Savings and Credit Cooperative Societies (Saccos) share of non-performing loans (NPLs) has hit levels last seen nearly a decade ago on Covid-19 economic hardships facing members.

Latest Central Bank of Kenya report that sheds light on the health of financial sector shows that non-performing loans (NPLs) ratio for deposit-taking (DT) Saccos jumped from last year’s 6.15 percent to 9.12 percent in June 2020—the highest since 2012 when it was at 9.6 percent.

Gross loans stood at Sh426.4 billion, meaning that the value of NPLs at the end of June was Sh38.89 billion in contrast with Sh25.79 billion at the end of December 2019. The June figure means that about Sh91.20 of every Sh1,000 loaned out is likely to be lost, putting at risk the stability of the Sacco sector.

Saccos run on a credit system where members’ guarantee each other loans. A rise in NPLs therefore points to the possibility that both the borrowers and the guarantors ran into financial headwinds.

NPLs ratio tracks portion of customer borrowings that remain unpaid for at least three months and a higher figure points to customers struggling to keep up with repayments.

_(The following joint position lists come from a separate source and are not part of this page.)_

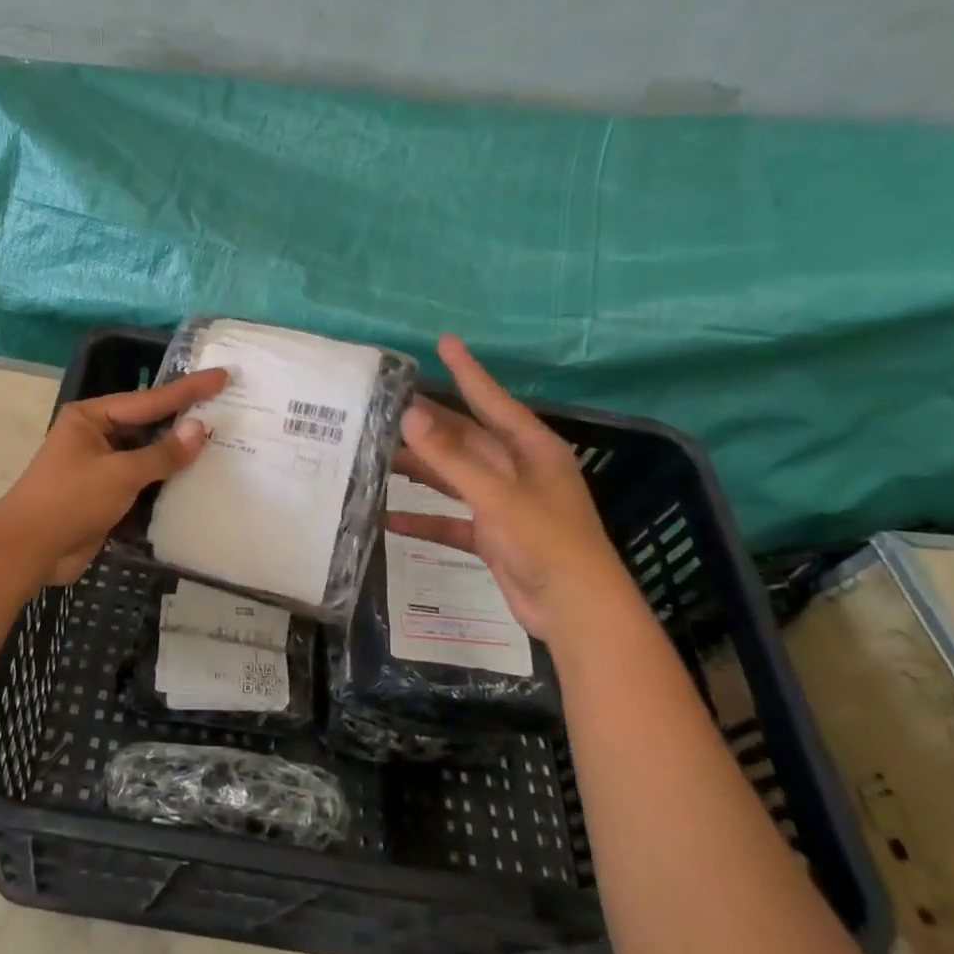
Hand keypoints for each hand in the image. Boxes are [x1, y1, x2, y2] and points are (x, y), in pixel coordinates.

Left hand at [0, 368, 229, 583]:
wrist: (28, 551)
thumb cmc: (69, 500)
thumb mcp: (119, 474)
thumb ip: (162, 453)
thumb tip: (199, 430)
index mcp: (91, 417)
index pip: (149, 400)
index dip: (188, 390)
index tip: (222, 376)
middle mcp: (95, 436)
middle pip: (148, 425)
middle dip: (184, 421)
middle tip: (227, 409)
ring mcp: (100, 467)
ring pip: (147, 455)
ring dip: (177, 455)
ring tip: (221, 443)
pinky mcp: (105, 496)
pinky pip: (142, 482)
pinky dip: (165, 482)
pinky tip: (196, 480)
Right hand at [387, 335, 643, 643]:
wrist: (577, 611)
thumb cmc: (547, 542)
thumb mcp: (497, 496)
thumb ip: (451, 457)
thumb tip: (409, 415)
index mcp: (532, 449)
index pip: (492, 400)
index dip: (468, 371)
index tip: (444, 342)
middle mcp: (518, 470)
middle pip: (465, 438)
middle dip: (428, 425)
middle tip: (386, 406)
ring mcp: (504, 503)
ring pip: (454, 476)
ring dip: (420, 469)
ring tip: (376, 455)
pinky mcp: (493, 535)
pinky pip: (450, 519)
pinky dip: (423, 518)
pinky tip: (389, 518)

The latest NPL ratio is nearly twice the maximum of five percent that is prescribed by the Sacco Societies Regulatory Authority (Sasra).

CBK says many Sacco borrowers drawn from agriculture and micro small and medium-size enterprises have felt the brunt of Covid-19 economic disruption, leading to elevated loan defaults. “Credit risk remains elevated with NPLs increasing from 5.2 percent in 2016 to 9.12 percent in June 2020. Agriculture and micro and small enterprises sectors have been affected most by Covid -19 pandemic, making it difficult for members to service their loans,” says the report.